We saw that care files recorded a biography of the person who lived at the home and “this is my life” information. Details included historical information about family life, favourite things, animals and other important facts. This information helped staff provide care suited to people's individual preferences and to be able to reminisce with them about their life.

Care files contained individual risk assessments, these identified when people were at risk of sore skin, poor nutrition or falls, and how they should be moved and handled. Risk assessments and agreement for the use of bed rails was also available as needed.

We saw that care files recorded people’s personal preferences regarding times for getting up and going to bed. They also recorded food likes and dislikes and details of any preferred daily routine. This was being further updated by the manager who was amending care plans to make them more “person centred”.

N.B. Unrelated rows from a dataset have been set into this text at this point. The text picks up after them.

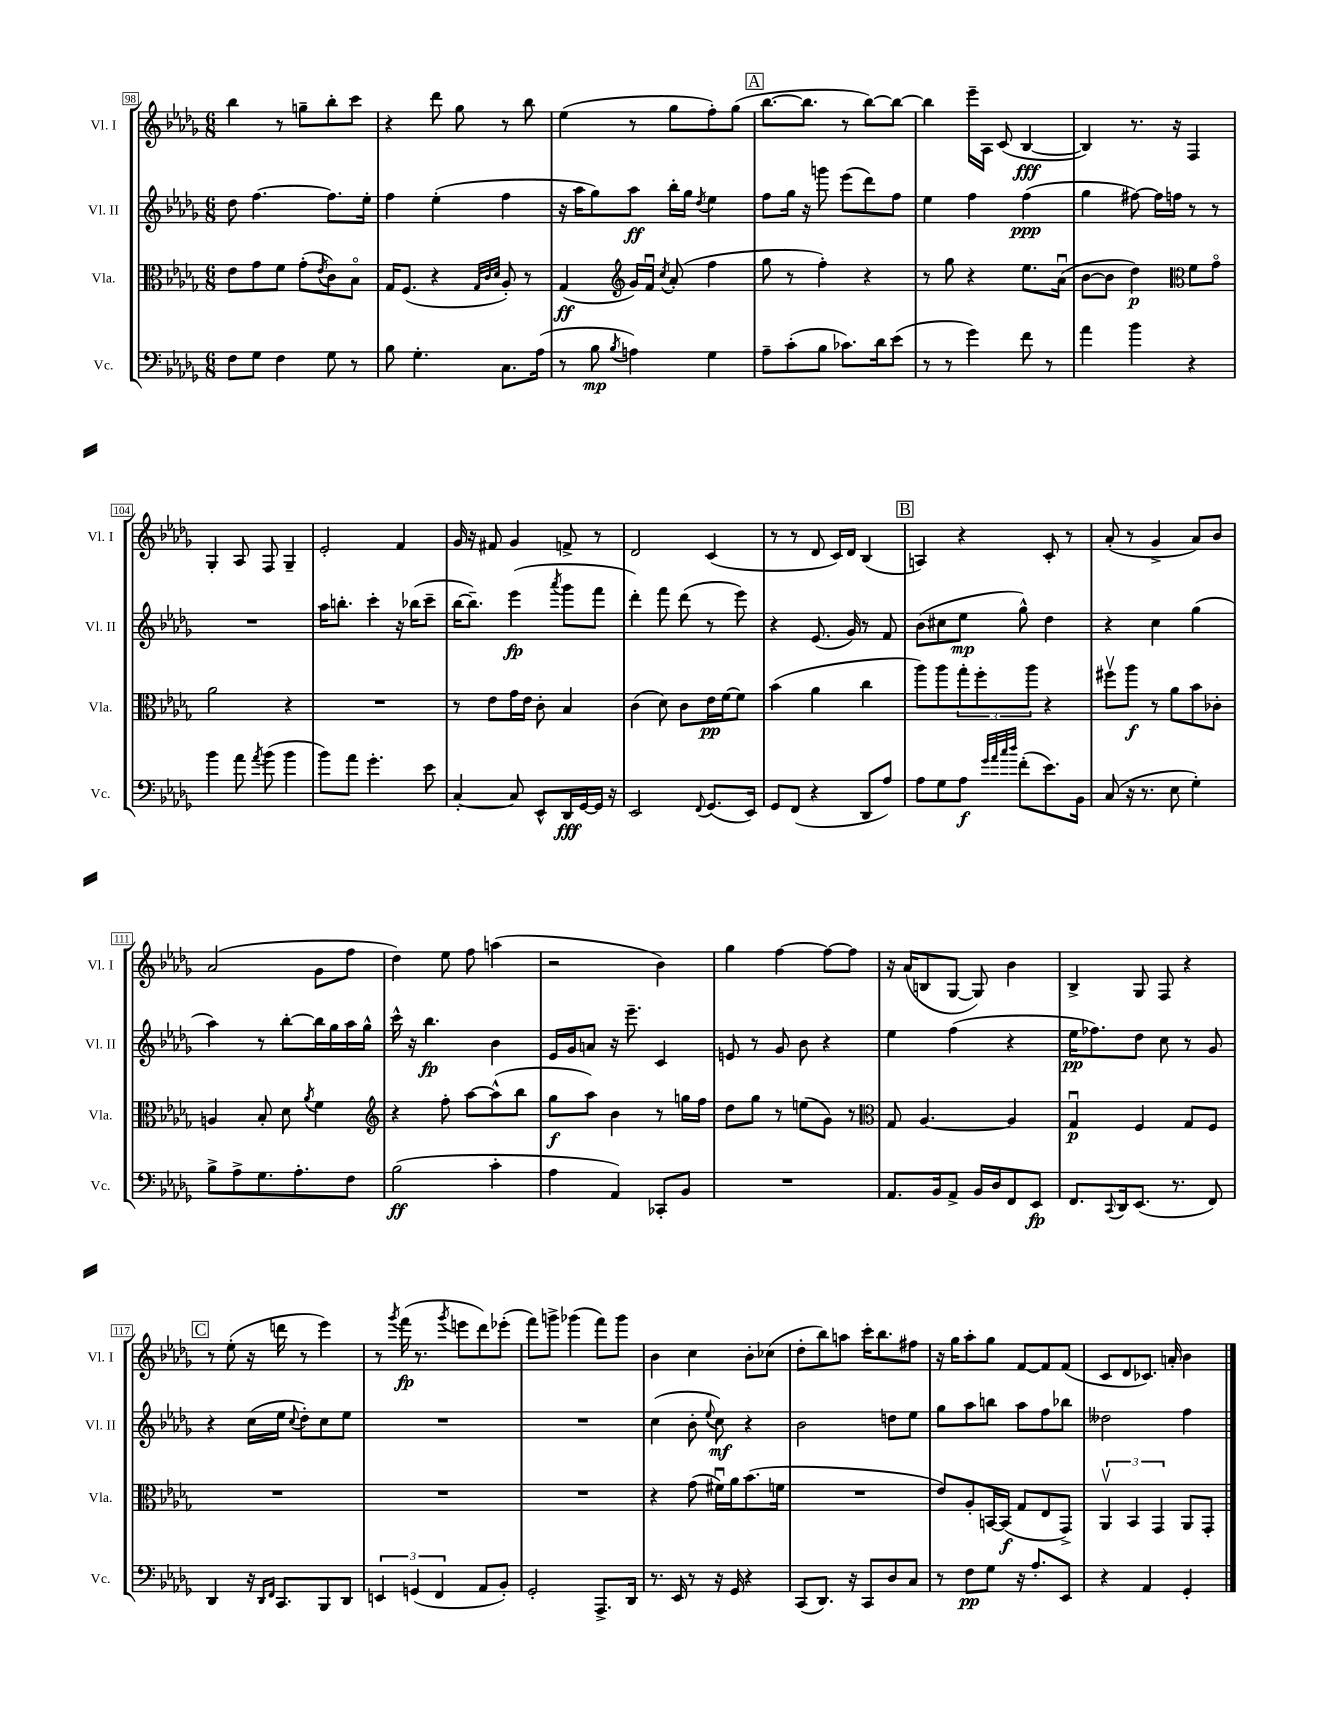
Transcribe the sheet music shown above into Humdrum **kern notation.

**kern	**kern	**kern	**kern
*staff4	*staff3	*staff2	*staff1
*clefF4	*clefC3	*clefG2	*clefG2
*k[b-e-a-d-g-]	*k[b-e-a-d-g-]	*k[b-e-a-d-g-]	*k[b-e-a-d-g-]
*M6/8	*M6/8	*M6/8	*M6/8
8F	8e-	8dd-	4bb-
8G-	8g-	[4.ff	.
4F	8f	.	8r
.	(8g-'	.	8gg~
.	8qe-	.	.
8G-	8c)	8.ff]	8bb-'
8r	8B-o	.	8ccc
.	.	16ee-'	.
=	=	=	=
8B-	16G-	4ff	4r
.	(8.F	.	.
4.G-'	.	.	.
.	4r	(4ee-'	8ddd-
.	.	.	8gg-
.	32qqG-	.	.
.	32qqc	.	.
.	32qqd-	.	.
8.C	8A-')	4ff	8r
.	8r	.	8bb-
(16A-	.	.	.
=	=	=	=
8r	(4G-	16r	(4ee-
.	.	16aa-	.
8B-	.	8gg-)	.
*	*clefG2	*	*
8qB-	.	.	.
4A)	16g-)	8aa-	8r
.	16fu	.	.
.	8qcc	.	.
.	(8a-'	16bb-'	8gg-
.	.	16gg-	.
.	.	8qdd-	.
4G-	4ff	4ee-	8ff')
.	.	.	(8gg-
=	=	=	=
8A-~	8gg-	8ff	[8.bb-
(8c'	8r	16gg-	.
.	.	16r	8.bb-]
8B-	4ff')	8ggg	.
8.c-)	.	(8eee-	8r
.	4r	8ddd-)	[8bb-)
16d-	.	.	.
(8e-	.	8ff	8bb-_
=	=	=	=
8r	8r	4ee-	4bb-]
8r	8gg-	.	.
4g-)	4r	4ff	16eee-~
.	.	.	16A-
.	.	.	(8c
8f	8.ee-	(4ff	[4B-
8r	.	.	.
.	(16a-u	.	.
=	=	=	=
4a-	[8b-	4gg-	4B-])
.	8b-]	.	.
4b-	4dd-)	[8ff#)	8.r
.	.	16ff#]	.
.	.	16ff	16r
*	*clefC3	*	*
4r	8f	8r	4F
.	8g-o	8r	.
=	=	=	=
4b-	2a-	2.r	4G-'
8a-	.	.	8A-
8qa-	.	.	.
(8b-	.	.	8F
4b-	4r	.	4G-~
=	=	=	=
8b-)	2.r	16aa-	2e-'
.	.	8.bb'	.
8a-	.	.	.
4.g-'	.	4ccc'	.
.	.	16r	4f
.	.	(16bb-	.
8e-	.	8ccc~	.
=	=	=	=
[4C'	8r	[16bb-	16g-
.	.	8.bb-~])	16r
.	8e-	.	8f#
8C]	16g-	(4eee-	4g-
.	16e-	.	.
8EE-^^	8c'	.	.
.	.	8qaaa-	.
16DD-	4B-	8ggg-	8f^
[16GG-	.	.	.
16GG-]	.	8fff	8r
16r	.	.	.
=	=	=	=
2EE-	(4c	4ddd-')	2d-
.	8d-)	8fff	.
.	8c	(8ddd-	.
8qqFF	.	.	.
(8.GG-	16e-	8r	(4c
.	[16f	.	.
.	8f]	8eee-)	.
16EE-)	.	.	.
=	=	=	=
8GG-	(4b-	4r	8r
(8FF	.	.	8r
4r	4a-	(8.e-	8d-
.	.	.	16c)
.	.	16g-)	16d-
8DD-	4cc	8r	(4B-
8A-)	.	8f	.
=	=	=	=
8A-	8aa-)	(8b-	4A)
8G-	8aa-	8cc#	.
8A-	12gg-'	8ee-	4r
.	12ff'	.	.
32qqg-	.	.	.
32qqa-	.	.	.
32qqcc	.	.	.
32qqdd-	.	.	.
(8f'	.	8gg-^^)	.
.	12aa-	.	.
8.e-)	4r	4dd-	8c'
.	.	.	8r
16BB-	.	.	.
=	=	=	=
(8C	8ff#v	4r	(8a-'
16r	8aa-	.	8r
8.r	.	.	.
.	8r	4cc	4g-^
8E-	8a-	.	.
4G-')	8b-	(4gg-	8a-)
.	8c-'	.	8b-
=	=	=	=
8B-^	4A	4aa-)	(2a-
8A-^	.	.	.
8.G-	8B-'	8r	.
.	8d-	[8bb-'	.
8.A-'	.	.	.
.	8qa-	.	.
.	4f	16bb-]	8g-
.	.	16gg-	.
8F	.	16aa-	8ff
.	.	16gg-^^	.
=	=	=	=
*	*clefG2	*	*
(2B-	4r	16ccc^^	4dd-)
.	.	16r	.
.	.	4.bb-	.
.	8ff'	.	8ee-
.	[8aa-	.	8ff
4c'	(8aa-^^]	4b-	(4aa
.	8bb-	.	.
=	=	=	=
4A-	8gg-	16e-	2r
.	.	16g-	.
.	8aa-)	8a	.
4AA-)	4b-	16r	.
.	.	8.eee-~	.
8CC-'	8r	4c	4b-)
8BB-	16gg	.	.
.	16ff	.	.
=	=	=	=
2.r	8dd-	8e	4gg-
.	8gg-	8r	.
.	8r	8g-	[4ff
.	(8ee	8b-	.
.	8g-)	4r	8ff_
.	8r	.	8ff]
=	=	=	=
*	*clefC3	*	*
8.AA-	8G-	4ee-	16r
.	.	.	(16a-
.	[4.A-	.	8B
16BB-	.	.	.
8AA-^	.	(4ff	[8G-
16BB-	.	.	8G-])
16D-	.	.	.
8FF	4A-]	4r	4b-
8EE-	.	.	.
=	=	=	=
8.FF	4G-u	16ee-	4B-^
.	.	8.ff-)	.
8qqCC	.	.	.
16DD-	.	.	.
(8.EE-	4F	8dd-	8G-
.	.	8cc	8F
8.r	.	.	.
.	8G-	8r	4r
8FF)	8F	8g-	.
=	=	=	=
4DD-	2.r	4r	8r
.	.	.	(8ee-'
16r	.	(16cc	16r
16qqDD-	.	.	.
16qqFF	.	.	.
8.CC	.	16ee-	16ddd
.	.	8qqcc	.
.	.	8dd-')	8r
8BBB-	.	8cc	4eee-)
8DD-	.	8ee-	.
=	=	=	=
6EE	2.r	2.r	8r
.	.	.	8qggg-
.	.	.	(16fff
(6GG	.	.	.
.	.	.	8.r
6FF	.	.	.
.	.	.	8qggg-
.	.	.	8eee
8AA-	.	.	8ddd-)
8BB-')	.	.	(8eee-'
=	=	=	=
2GG-'	2.r	2.r	8fff)
.	.	.	8ggg^
.	.	.	(4ggg-
8.AAA-^	.	.	8fff)
.	.	.	8ggg-
16DD-	.	.	.
=	=	=	=
8.r	4r	(4cc	4b-
16EE-	.	.	.
8r	(8g-	8b-'	4cc
.	.	8qqee-	.
16r	16f#u)	8cc)	.
16GG-	16a-	.	.
4r	(8.b-	4r	8b-'
.	.	.	(8cc-
.	16f	.	.
=	=	=	=
(8CC	2.r	2b-	8dd-'
8.DD-)	.	.	8bb-)
.	.	.	8aa
16r	.	.	.
8CC	.	.	16ccc'
.	.	.	8.bb-
8D-	.	8dd	.
8C	.	8ee-	8ff#
=	=	=	=
8r	8e-)	8gg-	16r
.	.	.	16gg-
8F	8A-'	8aa-	8aa-'
8G-	[16BB	8bb	8gg-
.	(16BB]	.	.
16r	8G-	8aa-	[8f
8.A-'	.	.	.
.	8E-	8ff	8f]
8EE-	8GG-^)	8bb-	(8f
=	=	=	=
4r	6AA-v	2dd--	8c
.	.	.	8d-
.	6BB-	.	.
4AA-	.	.	8.c-)
.	6GG-	.	.
.	.	.	16a'
4GG-'	8AA-	4ff	4b-
.	8GG-'	.	.
==	==	==	==
*-	*-	*-	*-
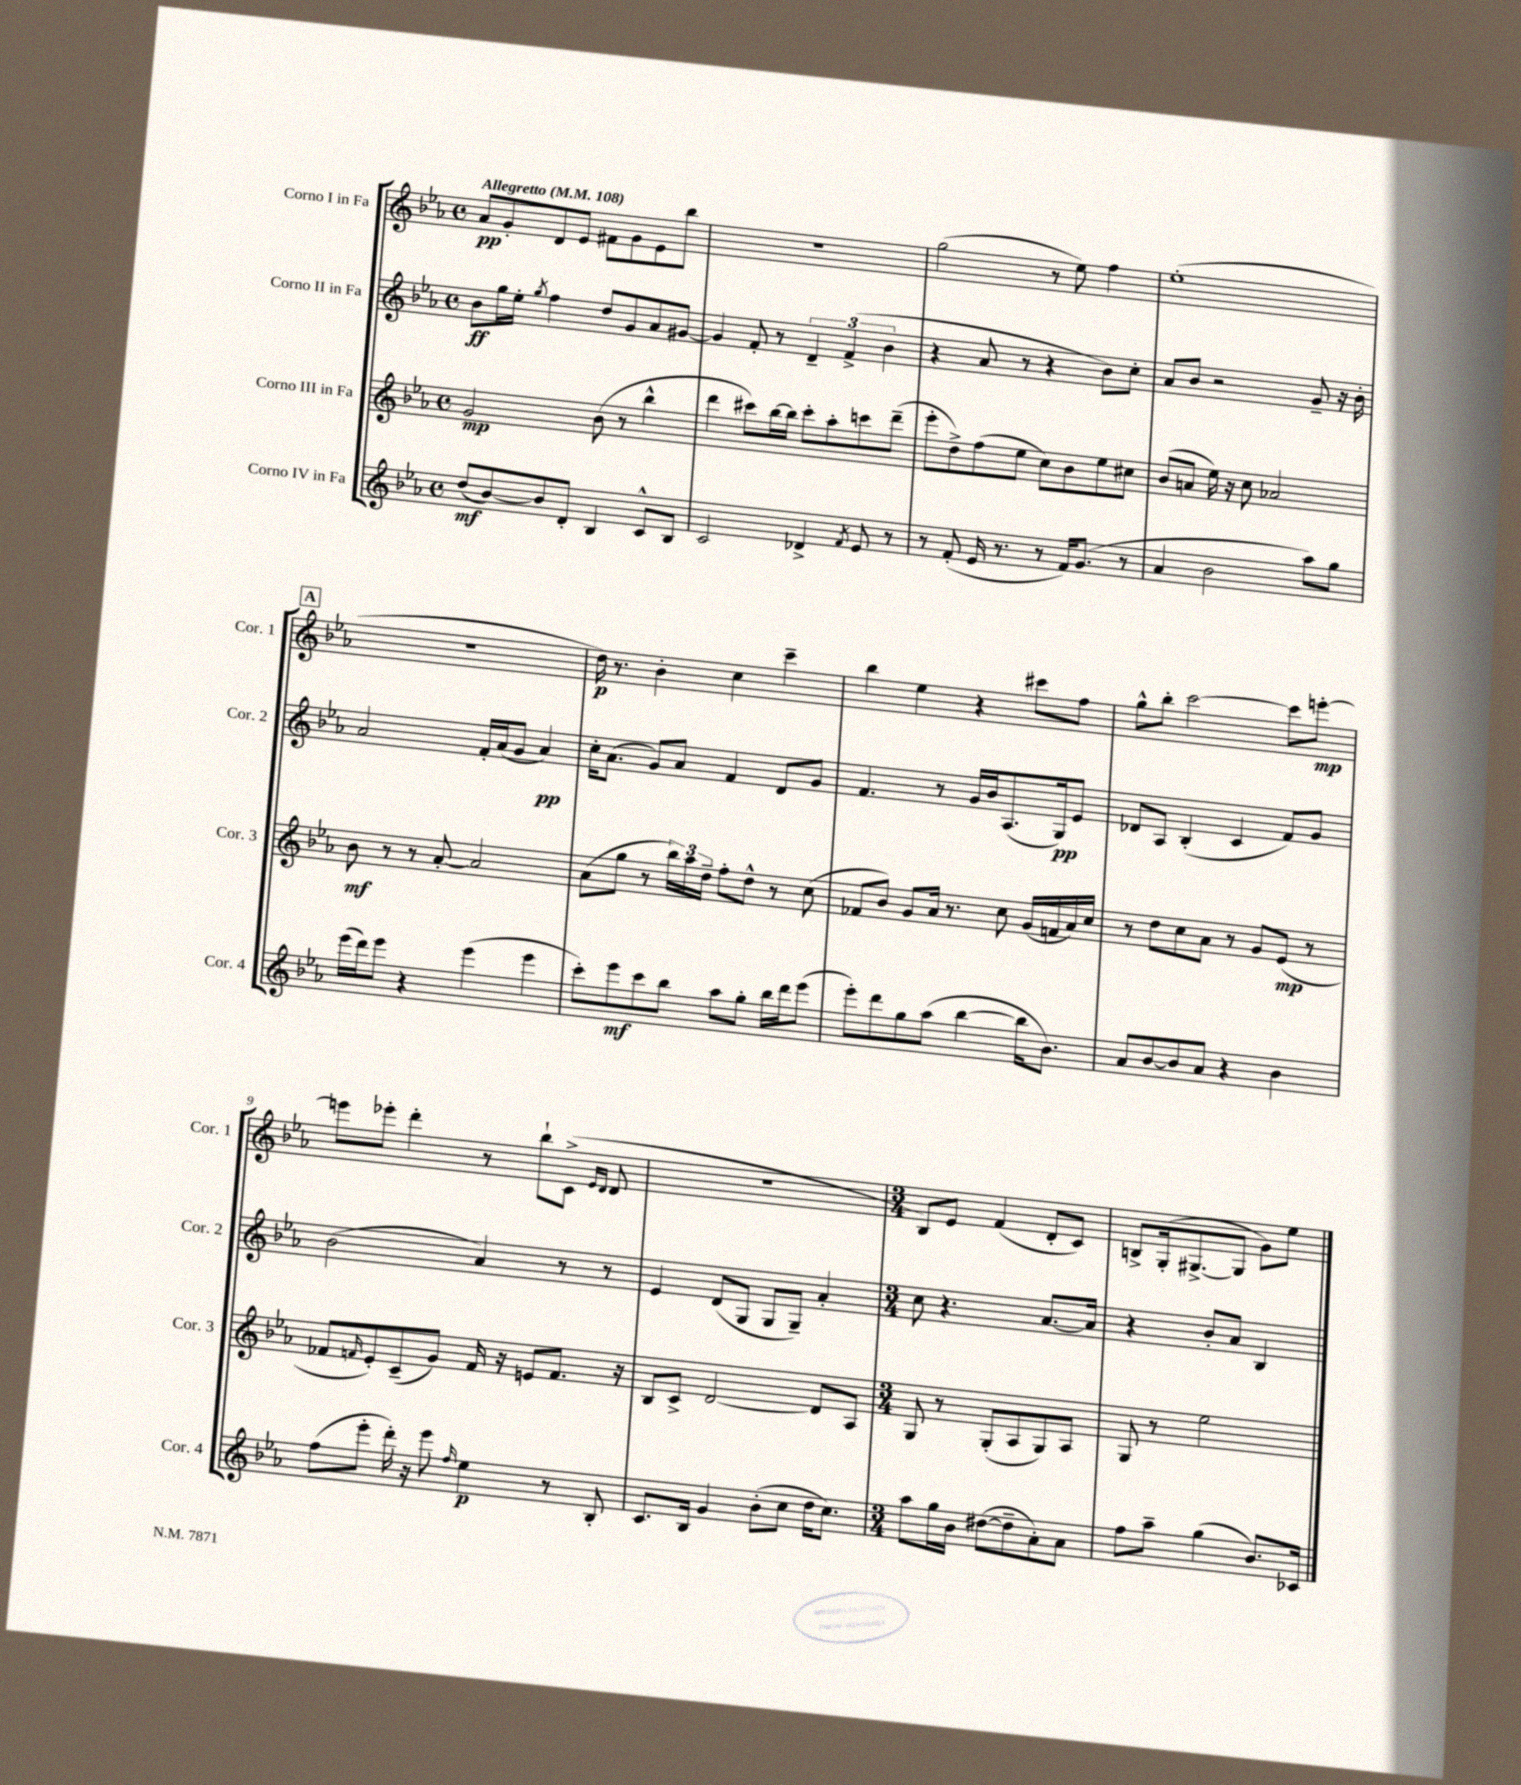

Evidence was available to demonstrate that external professionals such as GP, optician, dentist and district nurses were involved as necessary to maintain people’s health and wellbeing.

We spent the majority of the morning and part of the afternoon in the lounge observing care practices. At the start of our visit we saw a member of staff completing armchair exercises with a large ball with some people. Later in the morning music was played. For the majority of the morning people were not engaged in any social or leisure activities. The manager gave out magazines in the afternoon and some people whose chairs were facing the television would have been able to watch a film. We were told that care staff were responsible for completing activities with people. The manager said that an activity programme was in place which included films, magazines, chatting, armchair exercises. We were told that external entertainers visited once per fortnight to undertake armchair exercises and once per month someone came in to sing to people. Care files seen recorded a limited amount of activities undertaken. The manager told us that she had contacted the Alzheimer’s disease society and was putting together a new activity programme to include quizzes and reminiscence and other activities more suited to the needs of people with dementia.